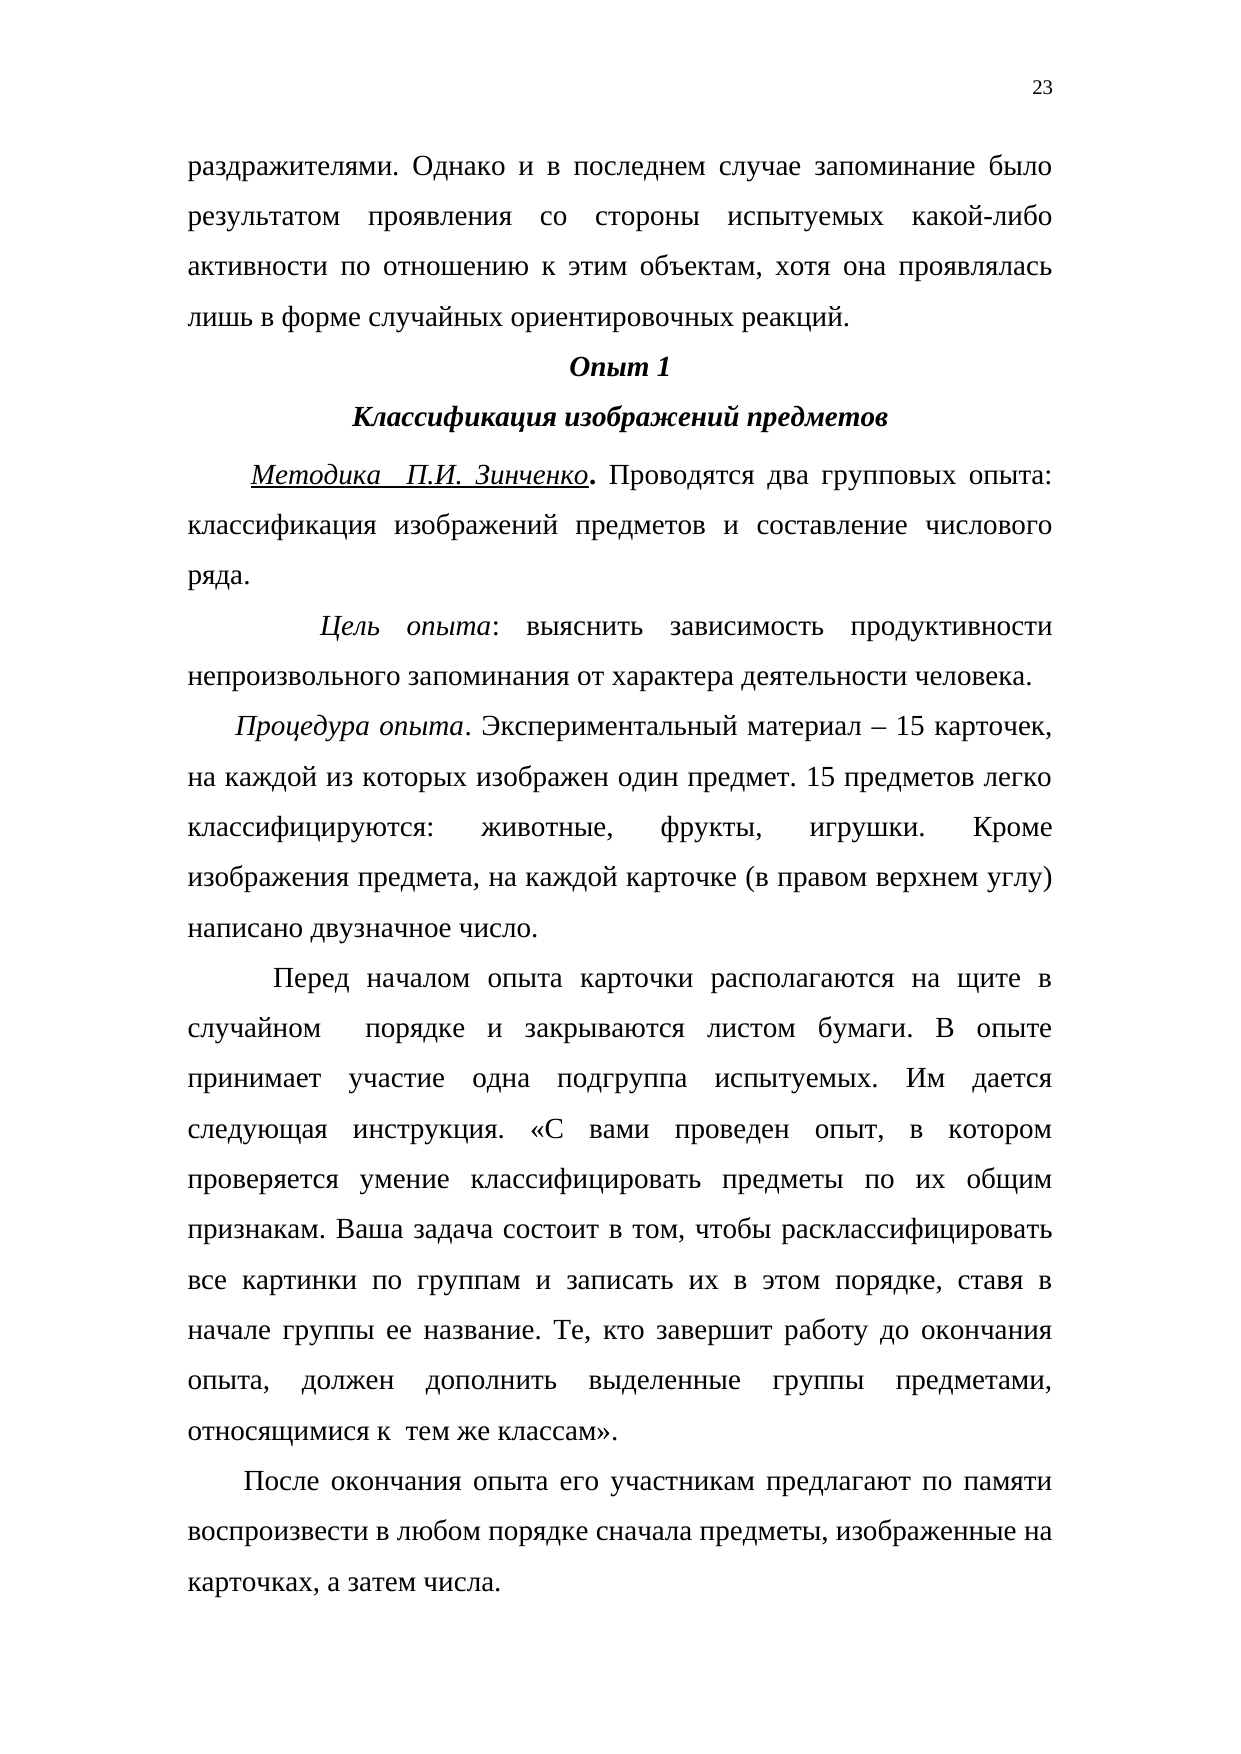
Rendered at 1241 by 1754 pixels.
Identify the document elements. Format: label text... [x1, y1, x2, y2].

text Цель опыта: выяснить зависимость продуктивности непроизвольного запоминания от характера деятельности человека. [187, 608, 1053, 692]
text После окончания опыта его участникам предлагают по памяти воспроизвести в любом порядке сначала предметы, изображенные на карточках, а затем числа. [187, 1463, 1053, 1597]
text Процедура опыта. Экспериментальный материал – 15 карточек, на каждой из которых изображен один предмет. 15 предметов легко классифицируются: животные, фрукты, игрушки. Кроме изображения предмета, на каждой карточке (в правом верхнем углу) написано двузначное число. [187, 708, 1053, 943]
text Перед началом опыта карточки располагаются на щите в случайном порядке и закрываются листом бумаги. В опыте принимает участие одна подгруппа испытуемых. Им дается следующая инструкция. «С вами проведен опыт, в котором проверяется умение классифицировать предметы по их общим признакам. Ваша задача состоит в том, чтобы расклассифицировать все картинки по группам и записать их в этом порядке, ставя в начале группы ее название. Те, кто завершит работу до окончания опыта, должен дополнить выделенные группы предметами, относящимися к тем же классам». [187, 960, 1053, 1446]
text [187, 148, 1053, 332]
subtitle Опыт 1 [187, 349, 1053, 382]
subtitle Классификация изображений предметов [187, 399, 1053, 433]
text Методика П.И. Зинченко. Проводятся два групповых опыта: классификация изображений предметов и составление числового ряда. [187, 457, 1053, 591]
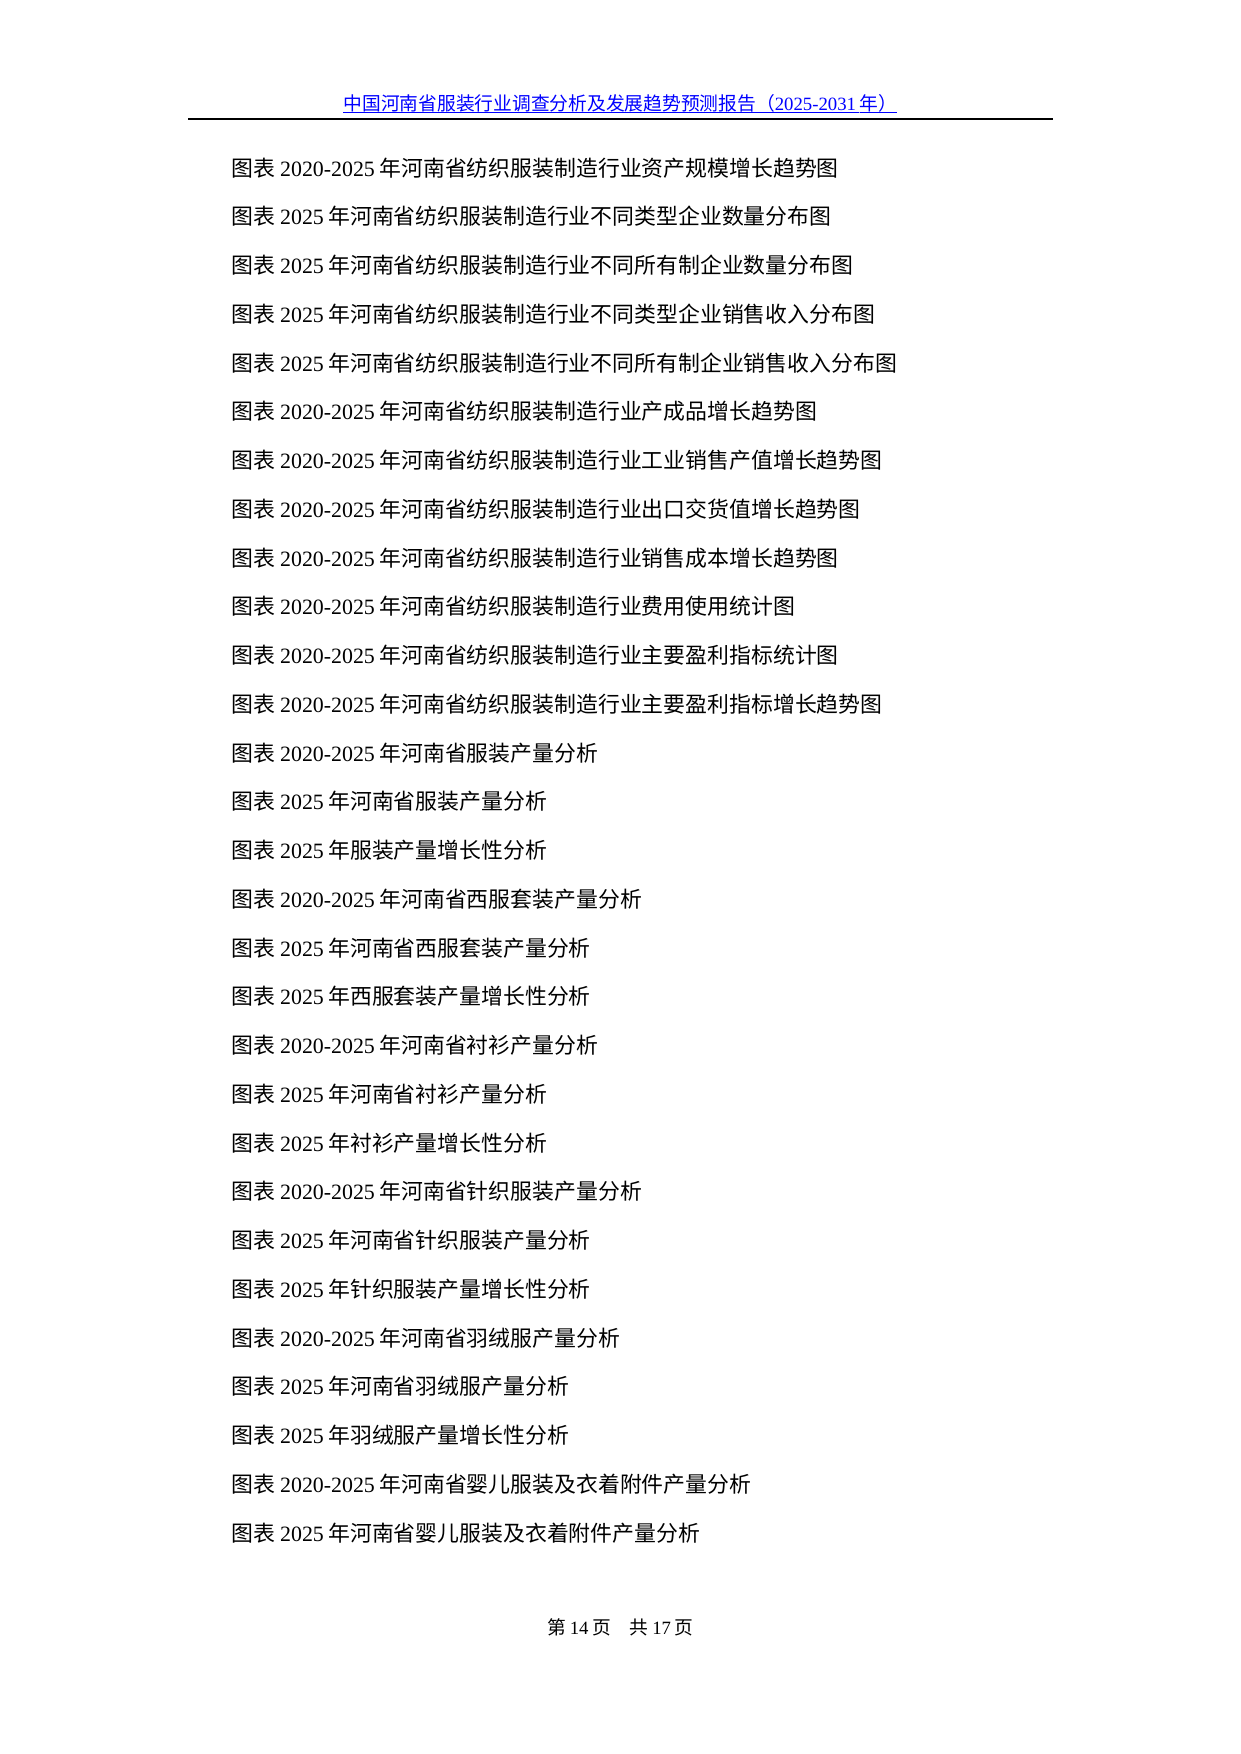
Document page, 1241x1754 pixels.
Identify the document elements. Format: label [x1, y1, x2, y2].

text [187, 150, 1053, 1548]
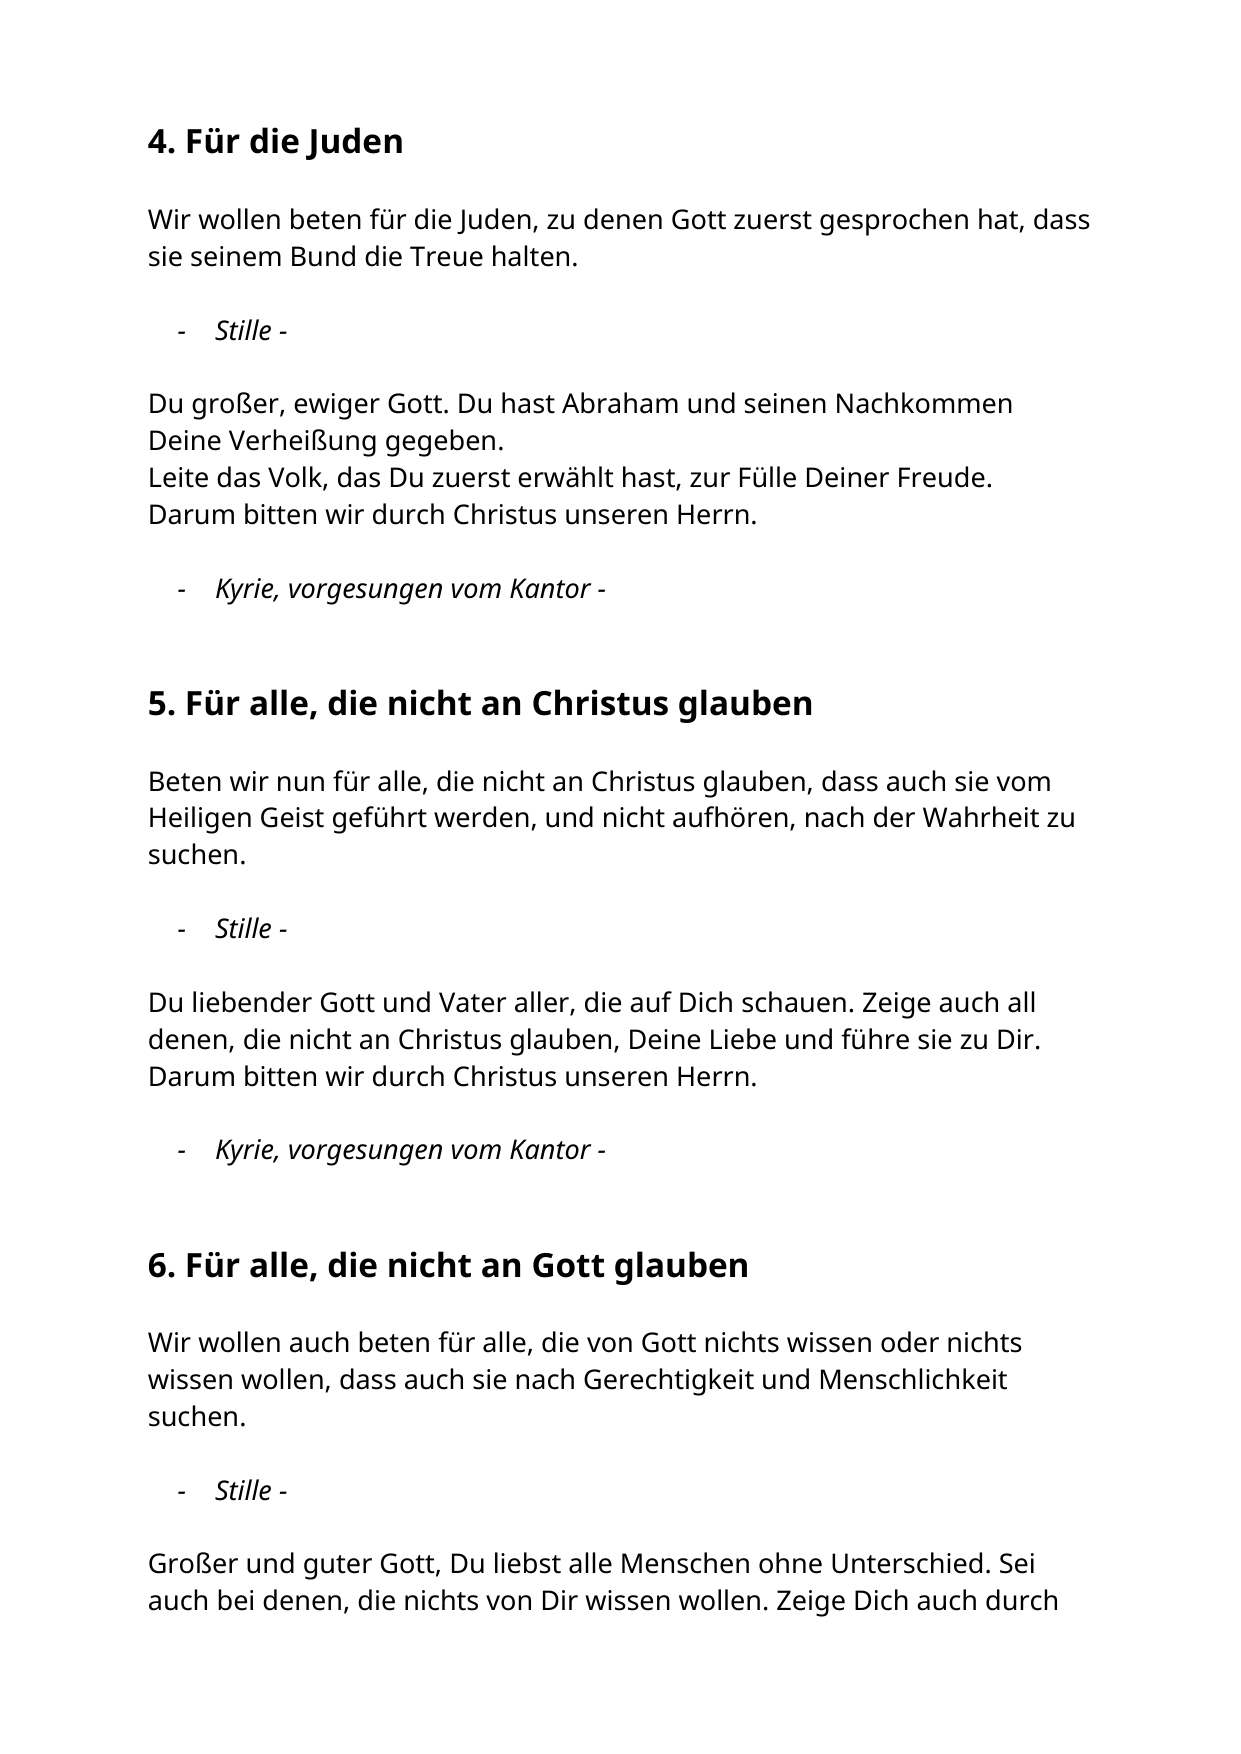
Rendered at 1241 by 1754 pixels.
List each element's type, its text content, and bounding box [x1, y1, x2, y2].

○ ○ ○ ○ ○

## Your objective
Return the listing unchanged except for the pictures, which should be dropped.

## Expected answer
Rendered at 1241 by 1754 pixels.
Identify the document elements. Format: label text... [x1, y1, x2, y2].

text Цель опыта: выяснить зависимость продуктивности непроизвольного запоминания от характера деятельности человека. [187, 608, 1053, 692]
text После окончания опыта его участникам предлагают по памяти воспроизвести в любом порядке сначала предметы, изображенные на карточках, а затем числа. [187, 1463, 1053, 1597]
text Процедура опыта. Экспериментальный материал – 15 карточек, на каждой из которых изображен один предмет. 15 предметов легко классифицируются: животные, фрукты, игрушки. Кроме изображения предмета, на каждой карточке (в правом верхнем углу) написано двузначное число. [187, 708, 1053, 943]
text Перед началом опыта карточки располагаются на щите в случайном порядке и закрываются листом бумаги. В опыте принимает участие одна подгруппа испытуемых. Им дается следующая инструкция. «С вами проведен опыт, в котором проверяется умение классифицировать предметы по их общим признакам. Ваша задача состоит в том, чтобы расклассифицировать все картинки по группам и записать их в этом порядке, ставя в начале группы ее название. Те, кто завершит работу до окончания опыта, должен дополнить выделенные группы предметами, относящимися к тем же классам». [187, 960, 1053, 1446]
text [187, 148, 1053, 332]
subtitle Опыт 1 [187, 349, 1053, 382]
subtitle Классификация изображений предметов [187, 399, 1053, 433]
text Методика П.И. Зинченко. Проводятся два групповых опыта: классификация изображений предметов и составление числового ряда. [187, 457, 1053, 591]
Document page, 1241x1754 pixels.
Identify the document elements. Format: label [x1, y1, x2, y2].

text [187, 150, 1053, 1548]
Rendered at 1241 by 1754 pixels.
List each element's type, its text content, and bounding box [x1, y1, x2, y2].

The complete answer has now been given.